What this task involves | Replace "BLUE NOTE" with "JAZZ" and write out the text of all the items below, keeping everything else unchanged and leaving out the pictures.

Dataset items
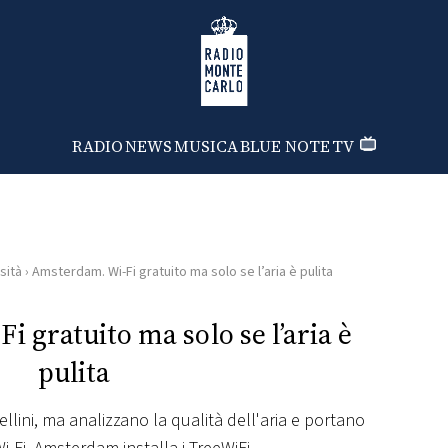
Radio Monte Carlo
RADIO
NEWS
MUSICA
BLUE NOTE
TV
sità
›
Amsterdam. Wi-Fi gratuito ma solo se l’aria è pulita
 gratuito ma solo se l’aria è
pulita
llini, ma analizzano la qualità dell'aria e portano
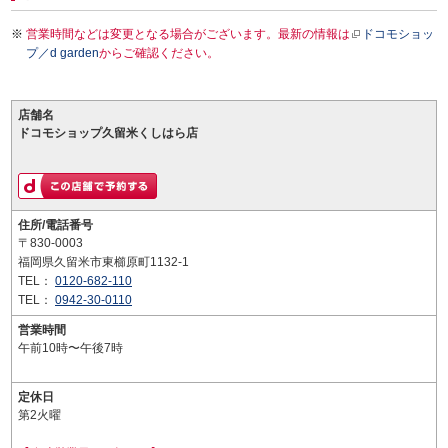
営業時間などは変更となる場合がございます。最新の情報は
ドコモショッ
プ／d garden
からご確認ください。
店舗名
ドコモショップ久留米くしはら店
住所/電話番号
〒830-0003
福岡県久留米市東櫛原町1132-1
TEL：
0120-682-110
TEL：
0942-30-0110
営業時間
午前10時〜午後7時
定休日
第2火曜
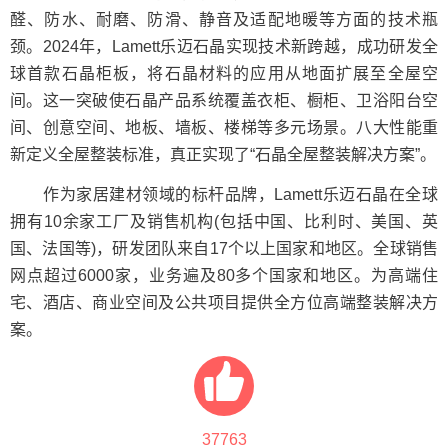
醛、防水、耐磨、防滑、静音及适配地暖等方面的技术瓶
颈。2024年，Lamett乐迈石晶实现技术新跨越，成功研发全
球首款石晶柜板，将石晶材料的应用从地面扩展至全屋空
间。这一突破使石晶产品系统覆盖衣柜、橱柜、卫浴阳台空
间、创意空间、地板、墙板、楼梯等多元场景。八大性能重
新定义全屋整装标准，真正实现了“石晶全屋整装解决方案”。
作为家居建材领域的标杆品牌，Lamett乐迈石晶在全球
拥有10余家工厂及销售机构(包括中国、比利时、美国、英
国、法国等)，研发团队来自17个以上国家和地区。全球销售
网点超过6000家，业务遍及80多个国家和地区。为高端住
宅、酒店、商业空间及公共项目提供全方位高端整装解决方
案。
37763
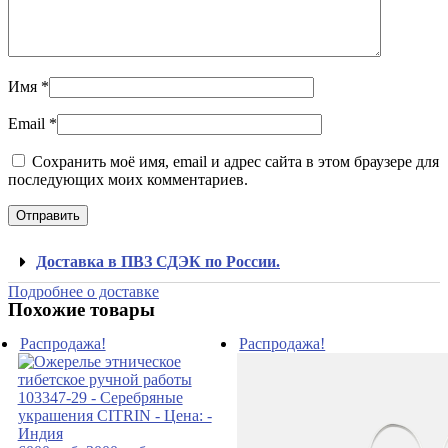
Имя
*
Email
*
Сохранить моё имя, email и адрес сайта в этом браузере для
последующих моих комментариев.
Доставка в ПВЗ СДЭК по России.
Подробнее о доставке
Похожие товары
Распродажа!
Распродажа!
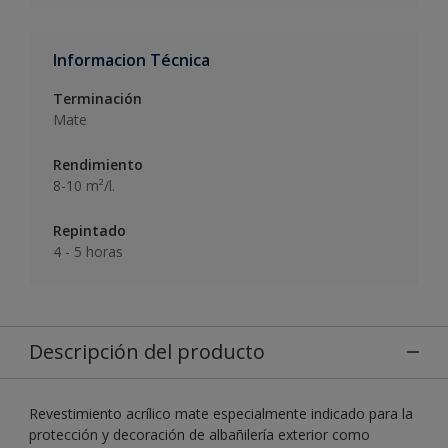
Informacion Técnica
Terminación
Mate
Rendimiento
8-10 m²/l.
Repintado
4 - 5 horas
Descripción del producto
Revestimiento acrílico mate especialmente indicado para la
protección y decoración de albañilería exterior como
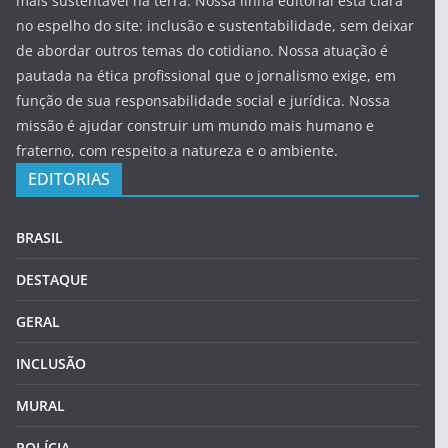
mais sustentável na terra. Nossa linha editorial está clara
no espelho do site: inclusão e sustentabilidade, sem deixar
de abordar outros temas do cotidiano. Nossa atuação é
pautada na ética profissional que o jornalismo exige, em
função de sua responsabilidade social e jurídica. Nossa
missão é ajudar construir um mundo mais humano e
fraterno, com respeito a natureza e o ambiente.
EDITORIAS
BRASIL
DESTAQUE
GERAL
INCLUSÃO
MURAL
POLÍCIA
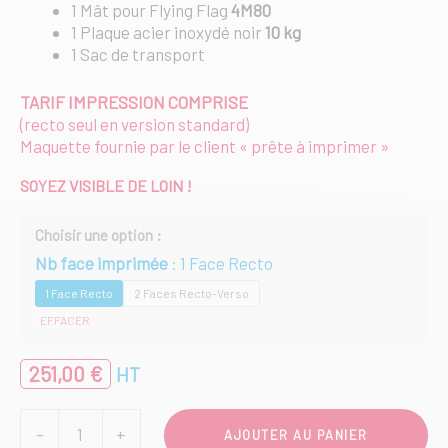
1 Mât pour Flying Flag
4M80
1 Plaque acier inoxydé noir
10 kg
1 Sac de transport
TARIF IMPRESSION COMPRISE
(recto seul en version standard)
Maquette fournie par le client « prête à imprimer »
SOYEZ VISIBLE DE LOIN !
Nb face imprimée
1 Face Recto
1 Face Recto
2 Faces Recto-Verso
EFFACER
251,00
€
HT
quantité
-
+
AJOUTER AU PANIER
de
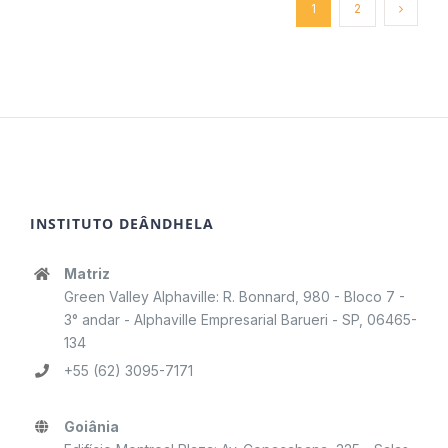
1
2
INSTITUTO DEÂNDHELA
Matriz
Green Valley Alphaville: R. Bonnard, 980 - Bloco 7 -
3° andar - Alphaville Empresarial Barueri - SP, 06465-
134
+55 (62) 3095-7171
Goiânia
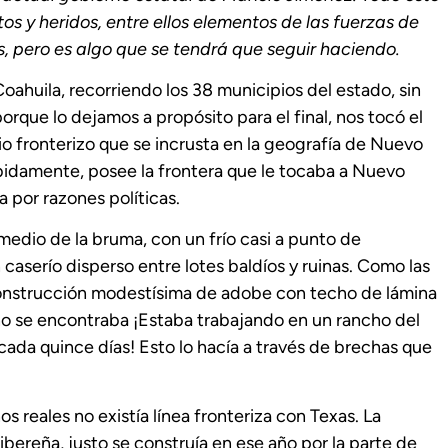
s y heridos, entre ellos elementos de las fuerzas de
, pero es algo que se tendrá que seguir haciendo.
ahuila, recorriendo los 38 municipios del estado, sin
porque lo dejamos a propósito para el final, nos tocó el
o fronterizo que se incrusta en la geografía de Nuevo
bidamente, posee la frontera que le tocaba a Nuevo
a por razones políticas.
medio de la bruma, con un frío casi a punto de
caserío disperso entre lotes baldíos y ruinas. Como las
construcción modestísima de adobe con techo de lámina
no se encontraba ¡Estaba trabajando en un rancho del
 cada quince días! Esto lo hacía a través de brechas que
.
s reales no existía línea fronteriza con Texas. La
bereña, justo se construía en ese año por la parte de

Result of the task |
Radio Monte Carlo
RADIO
NEWS
MUSICA
JAZZ
TV
sità
›
Amsterdam. Wi-Fi gratuito ma solo se l’aria è pulita
 gratuito ma solo se l’aria è
pulita
llini, ma analizzano la qualità dell'aria e portano
営業時間などは変更となる場合がございます。最新の情報は
ドコモショッ
プ／d garden
からご確認ください。
店舗名
ドコモショップ久留米くしはら店
住所/電話番号
〒830-0003
福岡県久留米市東櫛原町1132-1
TEL：
0120-682-110
TEL：
0942-30-0110
営業時間
午前10時〜午後7時
定休日
第2火曜
醛、防水、耐磨、防滑、静音及适配地暖等方面的技术瓶
颈。2024年，Lamett乐迈石晶实现技术新跨越，成功研发全
球首款石晶柜板，将石晶材料的应用从地面扩展至全屋空
间。这一突破使石晶产品系统覆盖衣柜、橱柜、卫浴阳台空
间、创意空间、地板、墙板、楼梯等多元场景。八大性能重
新定义全屋整装标准，真正实现了“石晶全屋整装解决方案”。
作为家居建材领域的标杆品牌，Lamett乐迈石晶在全球
拥有10余家工厂及销售机构(包括中国、比利时、美国、英
国、法国等)，研发团队来自17个以上国家和地区。全球销售
网点超过6000家，业务遍及80多个国家和地区。为高端住
宅、酒店、商业空间及公共项目提供全方位高端整装解决方
案。
37763
Имя
*
Email
*
Сохранить моё имя, email и адрес сайта в этом браузере для
последующих моих комментариев.
Доставка в ПВЗ СДЭК по России.
Подробнее о доставке
Похожие товары
Распродажа!
Распродажа!
Informacion Técnica
Terminación
Mate
Rendimiento
8-10 m²/l.
Repintado
4 - 5 horas
Descripción del producto
Revestimiento acrílico mate especialmente indicado para la
protección y decoración de albañilería exterior como
mais sustentável na terra. Nossa linha editorial está clara
no espelho do site: inclusão e sustentabilidade, sem deixar
de abordar outros temas do cotidiano. Nossa atuação é
pautada na ética profissional que o jornalismo exige, em
função de sua responsabilidade social e jurídica. Nossa
missão é ajudar construir um mundo mais humano e
fraterno, com respeito a natureza e o ambiente.
EDITORIAS
BRASIL
DESTAQUE
GERAL
INCLUSÃO
MURAL
POLÍCIA
1 Mât pour Flying Flag
4M80
1 Plaque acier inoxydé noir
10 kg
1 Sac de transport
TARIF IMPRESSION COMPRISE
(recto seul en version standard)
Maquette fournie par le client « prête à imprimer »
SOYEZ VISIBLE DE LOIN !
Nb face imprimée
1 Face Recto
1 Face Recto
2 Faces Recto-Verso
EFFACER
251,00
€
HT
quantité
-
+
AJOUTER AU PANIER
de
1
2
INSTITUTO DEÂNDHELA
Matriz
Green Valley Alphaville: R. Bonnard, 980 - Bloco 7 -
3° andar - Alphaville Empresarial Barueri - SP, 06465-
134
+55 (62) 3095-7171
Goiânia
s y heridos, entre ellos elementos de las fuerzas de
, pero es algo que se tendrá que seguir haciendo.
ahuila, recorriendo los 38 municipios del estado, sin
porque lo dejamos a propósito para el final, nos tocó el
o fronterizo que se incrusta en la geografía de Nuevo
bidamente, posee la frontera que le tocaba a Nuevo
a por razones políticas.
medio de la bruma, con un frío casi a punto de
caserío disperso entre lotes baldíos y ruinas. Como las
construcción modestísima de adobe con techo de lámina
no se encontraba ¡Estaba trabajando en un rancho del
 cada quince días! Esto lo hacía a través de brechas que
.
s reales no existía línea fronteriza con Texas. La
bereña, justo se construía en ese año por la parte de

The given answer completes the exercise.